Apple wins Patent for a unique lighting system designed to assist a user's eyes adjust from a bright environment to a dark VR Headset
Today the U.S. Patent and Trademark Office officially granted Apple a patent that relates to displays for head-mounted devices. More specifically, a lighting system in a VR Headset that assists a user's eyes adjust from the bright outside environment to a dark VR Headset environment and vice versa.
Head-mounted devices such as virtual reality glasses and augmented reality glasses use displays to generate images for a user.
According to Apple, if care is not taken, a head-mounted device may be cumbersome and tiring to wear. The images on the display may appear too dark and washed out when the user first puts the head-mounted device on his or her head. The user may experience dazzle or discomfort when transitioning out of a virtual reality viewing experience. The dynamic range of a head-mounted display may be perceived as insufficient depending on the adaptation state of the user's eyes.
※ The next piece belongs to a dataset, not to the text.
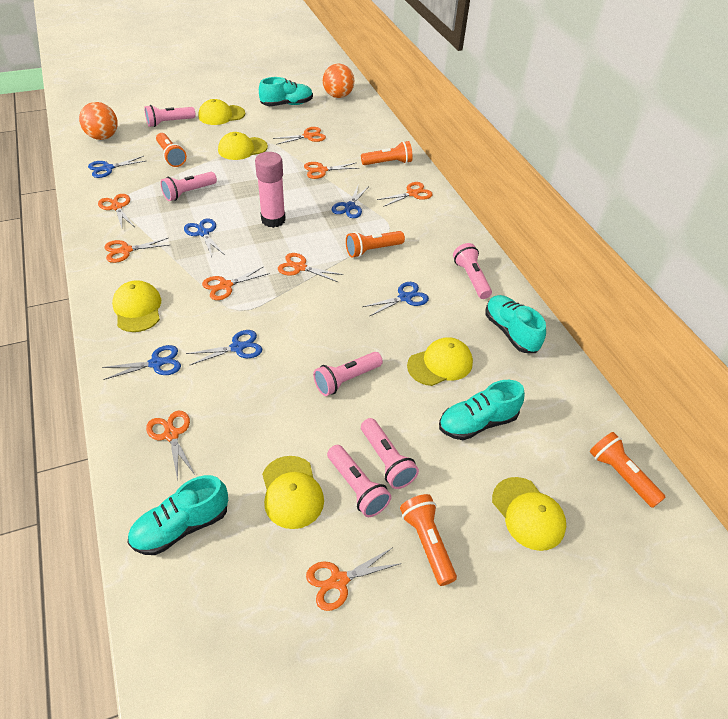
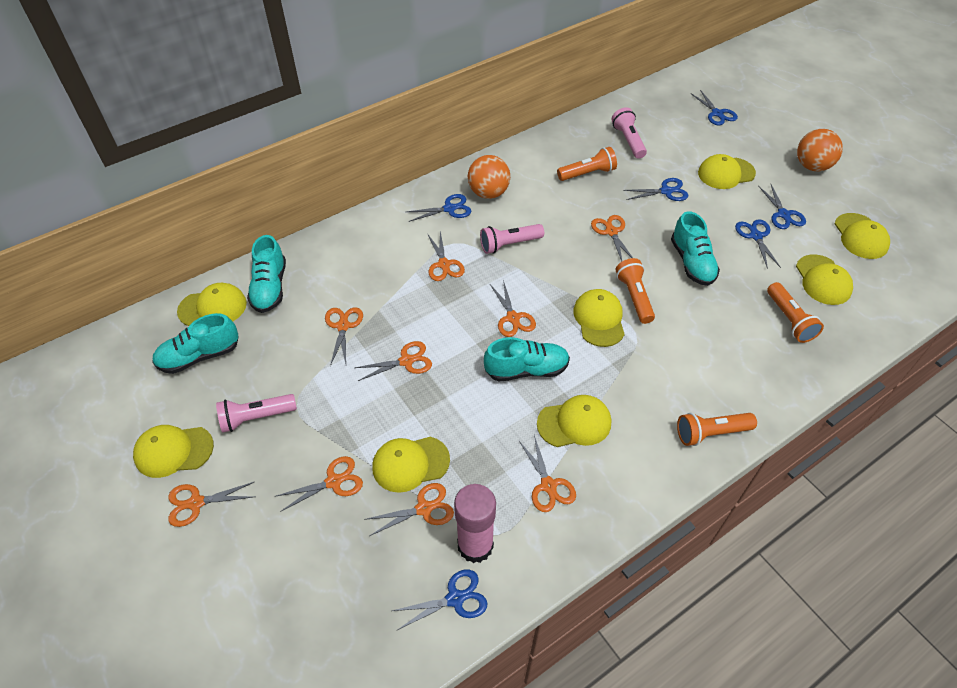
orange flashlight: [156,133,187,167] [346,231,405,258] [361,141,413,165] [400,494,457,586] [590,432,666,508] = 5 -> [557,147,617,181] [615,258,655,324] [677,413,757,446] [767,282,824,343] = 4
pink flashlight: [144,105,196,127] [160,172,217,201] [313,352,383,396] [327,445,391,517] [361,418,419,489] [453,243,492,299] = 6 -> [216,394,297,433] [480,224,544,254] [611,107,647,159] = 3
yellow cap: [112,280,161,332] [198,99,245,125] [218,132,268,160] [262,456,324,529] [407,337,473,386] [492,477,566,551] = 6 -> [133,425,214,478] [177,283,247,326] [372,437,450,493] [537,395,611,447] [573,289,625,347] [698,154,756,189] [796,254,853,305] [835,213,890,259] = 8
A head-mounted electronic device configured to be worn on a user's head may include a display that generates display content and an optical system through which the display content is viewable. The head-mounted device may include a lighting system that illuminates a periphery of the optical system. When the user places the device on his or her head in a brightly lit environment, control circuitry may operate the lighting system to provide bright illumination to the user's peripheral vision. The lighting system may gradually decrease in brightness until the user transitions from a bright-adapted state to a dark-adapted state. When the user is partially or fully dark-adapted, the lighting system may be turned off and the display may be turned on. Conversely, when a user is about to remove the device from his or her head, the control circuitry may gradually increase the brightness of the lighting system so that the user can transition from a dark-adapted state to a bright-adapted state before removing the device.
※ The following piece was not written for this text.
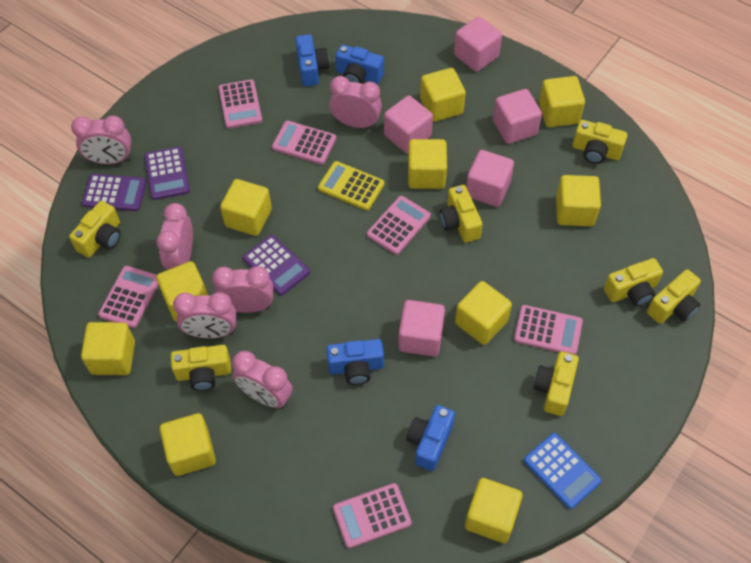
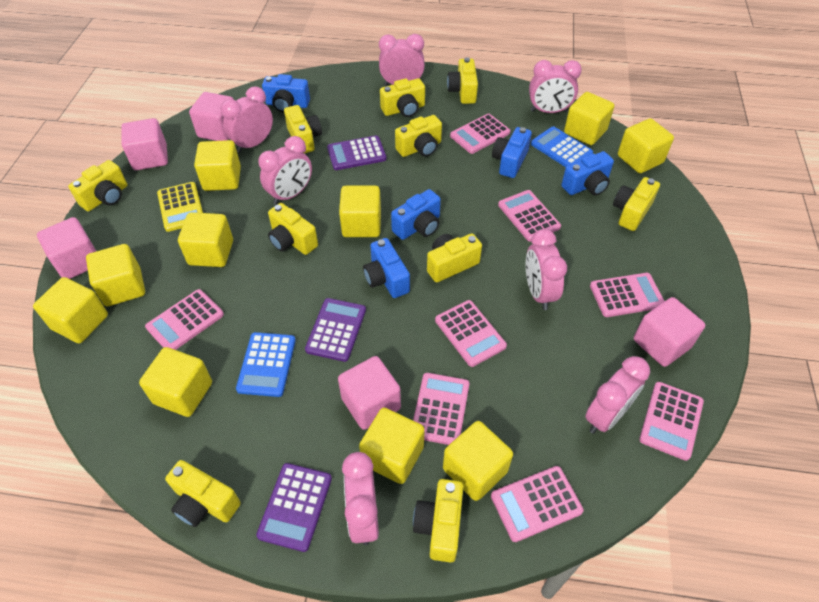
blue calculator: [524,433,602,509] = 1 -> [236,332,296,397] [531,126,593,167] = 2
blue camera: [295,34,329,86] [326,339,384,385] [336,45,384,84] [406,405,455,471] = 4 -> [262,74,310,113] [363,238,410,298] [391,189,441,240] [492,127,532,178] [561,151,614,195] = 5
pink calculator: [98,266,158,328] [218,79,262,129] [272,121,336,165] [333,483,412,548] [367,196,431,255] [514,305,583,355] = 6 -> [145,289,224,350] [413,373,469,445] [435,300,507,367] [450,114,510,154] [491,466,584,542] [498,190,561,242] [590,273,665,317] [639,382,704,461] = 8
pink clock: [71,116,131,164] [156,203,193,269] [173,292,237,338] [212,266,273,313] [232,351,293,408] [329,76,382,128] = 6 -> [221,86,273,153] [258,136,312,205] [342,452,379,545] [379,34,425,86] [526,229,567,310] [529,60,582,113] [585,356,650,434] = 7
yellow camera: [69,201,121,258] [171,345,231,391] [439,185,483,243] [533,352,579,416] [573,120,628,164] [604,258,663,307] [647,269,701,324] = 7 -> [68,160,127,211] [165,460,241,527] [268,203,318,255] [284,105,322,154] [380,78,425,117] [395,115,442,157] [413,479,463,563] [427,233,482,282] [447,57,478,104] [613,177,660,231] = 10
In some arrangements, an ambient light sensor may measure ambient light conditions outside of the electronic device and the control circuitry may control the lighting system based on the ambient lighting conditions.
Control circuitry in the electronic device may estimate a brightness adaptation state of the user that is wearing the electronic device. The control circuitry may adjust a brightness of the lighting system based on the user's adaptation state. This may include, for example, adjusting the brightness of the lighting system based on ambient light conditions, physiological attributes of the user, motion sensor data, gaze position, and/or other information.
The lighting system may include one or more light sources. The light sources may be light-emitting diodes. The control circuitry may be configured to independently control the brightness and/or color of each light source (e.g., some light sources may be turned off while others are turned on, some light sources may have one brightness and others may have a different brightness, etc.).
In some arrangements, the light sources may include red, green, and blue light-emitting diodes or light sources of other colors so that control circuitry can adjust a color of illumination from the lighting system. The color of illumination from the lighting system may, for example, be adjusted to match or more closely match the color of ambient light so that the transition from the ambient light to the head-mounted display light is less abrupt.
Apple's patent FIG. 3 below is a perspective view of an illustrative head-mounted device having a lighting system that illuminates a periphery of an optical system.
Apple's patent FIG. 5 above is a diagram showing how control circuitry may use information from sensors and other input-output devices to determine operating conditions for a lighting system and to determine tone mapping parameters for a display.